▶ Task: Because the material must be preserved as it stands, copy every line exactly.

***** Records to process *****

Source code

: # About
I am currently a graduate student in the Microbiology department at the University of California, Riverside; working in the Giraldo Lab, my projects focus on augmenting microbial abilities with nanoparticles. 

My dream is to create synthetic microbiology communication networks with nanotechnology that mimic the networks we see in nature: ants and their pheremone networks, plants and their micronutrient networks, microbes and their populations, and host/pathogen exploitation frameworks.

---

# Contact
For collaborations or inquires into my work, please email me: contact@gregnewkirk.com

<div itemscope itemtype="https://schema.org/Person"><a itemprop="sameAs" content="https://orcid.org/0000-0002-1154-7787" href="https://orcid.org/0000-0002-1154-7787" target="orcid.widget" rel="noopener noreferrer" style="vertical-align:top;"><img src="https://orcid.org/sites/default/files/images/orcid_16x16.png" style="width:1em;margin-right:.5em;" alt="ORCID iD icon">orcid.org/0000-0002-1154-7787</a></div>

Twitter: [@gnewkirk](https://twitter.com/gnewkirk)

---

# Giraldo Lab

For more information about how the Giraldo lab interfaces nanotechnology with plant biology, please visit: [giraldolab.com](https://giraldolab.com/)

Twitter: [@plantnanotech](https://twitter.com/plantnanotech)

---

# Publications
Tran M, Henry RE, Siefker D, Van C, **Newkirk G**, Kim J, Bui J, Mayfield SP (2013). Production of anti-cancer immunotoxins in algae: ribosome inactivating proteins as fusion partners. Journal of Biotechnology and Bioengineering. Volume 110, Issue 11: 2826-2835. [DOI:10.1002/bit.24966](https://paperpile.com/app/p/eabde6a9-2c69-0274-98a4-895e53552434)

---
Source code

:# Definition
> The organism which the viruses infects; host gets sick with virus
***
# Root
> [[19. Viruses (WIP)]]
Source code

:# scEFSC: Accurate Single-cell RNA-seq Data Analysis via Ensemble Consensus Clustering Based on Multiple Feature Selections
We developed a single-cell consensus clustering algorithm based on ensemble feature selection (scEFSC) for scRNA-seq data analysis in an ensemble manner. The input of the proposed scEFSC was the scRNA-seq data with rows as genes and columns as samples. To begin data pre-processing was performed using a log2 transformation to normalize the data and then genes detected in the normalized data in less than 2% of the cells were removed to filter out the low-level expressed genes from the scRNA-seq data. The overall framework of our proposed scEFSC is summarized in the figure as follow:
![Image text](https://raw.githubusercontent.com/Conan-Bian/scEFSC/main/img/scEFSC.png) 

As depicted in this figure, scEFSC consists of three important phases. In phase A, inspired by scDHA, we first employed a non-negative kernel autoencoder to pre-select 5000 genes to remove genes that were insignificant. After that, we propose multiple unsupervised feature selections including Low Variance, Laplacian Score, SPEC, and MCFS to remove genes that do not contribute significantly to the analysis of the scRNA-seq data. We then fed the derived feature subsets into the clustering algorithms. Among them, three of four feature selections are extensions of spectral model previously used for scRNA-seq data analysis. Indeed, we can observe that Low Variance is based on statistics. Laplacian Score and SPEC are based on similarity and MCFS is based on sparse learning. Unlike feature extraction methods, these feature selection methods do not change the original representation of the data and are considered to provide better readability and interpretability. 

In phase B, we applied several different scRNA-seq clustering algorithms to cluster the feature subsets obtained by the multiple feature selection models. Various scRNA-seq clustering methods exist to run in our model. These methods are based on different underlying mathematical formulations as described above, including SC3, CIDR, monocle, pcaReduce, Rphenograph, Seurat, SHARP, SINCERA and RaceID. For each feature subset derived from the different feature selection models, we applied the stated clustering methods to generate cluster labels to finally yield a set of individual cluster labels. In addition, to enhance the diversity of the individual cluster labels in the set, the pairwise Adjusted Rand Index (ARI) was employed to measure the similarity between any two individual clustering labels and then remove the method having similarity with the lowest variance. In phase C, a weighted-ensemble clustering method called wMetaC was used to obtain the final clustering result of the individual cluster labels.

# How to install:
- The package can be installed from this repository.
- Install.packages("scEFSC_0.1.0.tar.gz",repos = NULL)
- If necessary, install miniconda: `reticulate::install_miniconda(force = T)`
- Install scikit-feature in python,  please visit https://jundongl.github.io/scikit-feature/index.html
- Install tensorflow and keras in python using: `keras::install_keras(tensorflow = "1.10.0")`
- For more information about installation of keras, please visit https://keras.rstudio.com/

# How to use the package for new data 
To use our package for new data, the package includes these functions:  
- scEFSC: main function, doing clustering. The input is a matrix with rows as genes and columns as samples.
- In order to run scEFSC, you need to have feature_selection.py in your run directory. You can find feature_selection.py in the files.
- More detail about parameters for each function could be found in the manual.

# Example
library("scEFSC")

*****

▶ Exercise solution:
Source code

: # About
I am currently a graduate student in the Microbiology department at the University of California, Riverside; working in the Giraldo Lab, my projects focus on augmenting microbial abilities with nanoparticles. 

My dream is to create synthetic microbiology communication networks with nanotechnology that mimic the networks we see in nature: ants and their pheremone networks, plants and their micronutrient networks, microbes and their populations, and host/pathogen exploitation frameworks.

---

# Contact
For collaborations or inquires into my work, please email me: contact@gregnewkirk.com

<div itemscope itemtype="https://schema.org/Person"><a itemprop="sameAs" content="https://orcid.org/0000-0002-1154-7787" href="https://orcid.org/0000-0002-1154-7787" target="orcid.widget" rel="noopener noreferrer" style="vertical-align:top;"><img src="https://orcid.org/sites/default/files/images/orcid_16x16.png" style="width:1em;margin-right:.5em;" alt="ORCID iD icon">orcid.org/0000-0002-1154-7787</a></div>

Twitter: [@gnewkirk](https://twitter.com/gnewkirk)

---

# Giraldo Lab

For more information about how the Giraldo lab interfaces nanotechnology with plant biology, please visit: [giraldolab.com](https://giraldolab.com/)

Twitter: [@plantnanotech](https://twitter.com/plantnanotech)

---

# Publications
Tran M, Henry RE, Siefker D, Van C, **Newkirk G**, Kim J, Bui J, Mayfield SP (2013). Production of anti-cancer immunotoxins in algae: ribosome inactivating proteins as fusion partners. Journal of Biotechnology and Bioengineering. Volume 110, Issue 11: 2826-2835. [DOI:10.1002/bit.24966](https://paperpile.com/app/p/eabde6a9-2c69-0274-98a4-895e53552434)

---
Source code

:# Definition
> The organism which the viruses infects; host gets sick with virus
***
# Root
> [[19. Viruses (WIP)]]
Source code

:# scEFSC: Accurate Single-cell RNA-seq Data Analysis via Ensemble Consensus Clustering Based on Multiple Feature Selections
We developed a single-cell consensus clustering algorithm based on ensemble feature selection (scEFSC) for scRNA-seq data analysis in an ensemble manner. The input of the proposed scEFSC was the scRNA-seq data with rows as genes and columns as samples. To begin data pre-processing was performed using a log2 transformation to normalize the data and then genes detected in the normalized data in less than 2% of the cells were removed to filter out the low-level expressed genes from the scRNA-seq data. The overall framework of our proposed scEFSC is summarized in the figure as follow:
![Image text](https://raw.githubusercontent.com/Conan-Bian/scEFSC/main/img/scEFSC.png) 

As depicted in this figure, scEFSC consists of three important phases. In phase A, inspired by scDHA, we first employed a non-negative kernel autoencoder to pre-select 5000 genes to remove genes that were insignificant. After that, we propose multiple unsupervised feature selections including Low Variance, Laplacian Score, SPEC, and MCFS to remove genes that do not contribute significantly to the analysis of the scRNA-seq data. We then fed the derived feature subsets into the clustering algorithms. Among them, three of four feature selections are extensions of spectral model previously used for scRNA-seq data analysis. Indeed, we can observe that Low Variance is based on statistics. Laplacian Score and SPEC are based on similarity and MCFS is based on sparse learning. Unlike feature extraction methods, these feature selection methods do not change the original representation of the data and are considered to provide better readability and interpretability. 

In phase B, we applied several different scRNA-seq clustering algorithms to cluster the feature subsets obtained by the multiple feature selection models. Various scRNA-seq clustering methods exist to run in our model. These methods are based on different underlying mathematical formulations as described above, including SC3, CIDR, monocle, pcaReduce, Rphenograph, Seurat, SHARP, SINCERA and RaceID. For each feature subset derived from the different feature selection models, we applied the stated clustering methods to generate cluster labels to finally yield a set of individual cluster labels. In addition, to enhance the diversity of the individual cluster labels in the set, the pairwise Adjusted Rand Index (ARI) was employed to measure the similarity between any two individual clustering labels and then remove the method having similarity with the lowest variance. In phase C, a weighted-ensemble clustering method called wMetaC was used to obtain the final clustering result of the individual cluster labels.

# How to install:
- The package can be installed from this repository.
- Install.packages("scEFSC_0.1.0.tar.gz",repos = NULL)
- If necessary, install miniconda: `reticulate::install_miniconda(force = T)`
- Install scikit-feature in python,  please visit https://jundongl.github.io/scikit-feature/index.html
- Install tensorflow and keras in python using: `keras::install_keras(tensorflow = "1.10.0")`
- For more information about installation of keras, please visit https://keras.rstudio.com/

# How to use the package for new data 
To use our package for new data, the package includes these functions:  
- scEFSC: main function, doing clustering. The input is a matrix with rows as genes and columns as samples.
- In order to run scEFSC, you need to have feature_selection.py in your run directory. You can find feature_selection.py in the files.
- More detail about parameters for each function could be found in the manual.

# Example
library("scEFSC")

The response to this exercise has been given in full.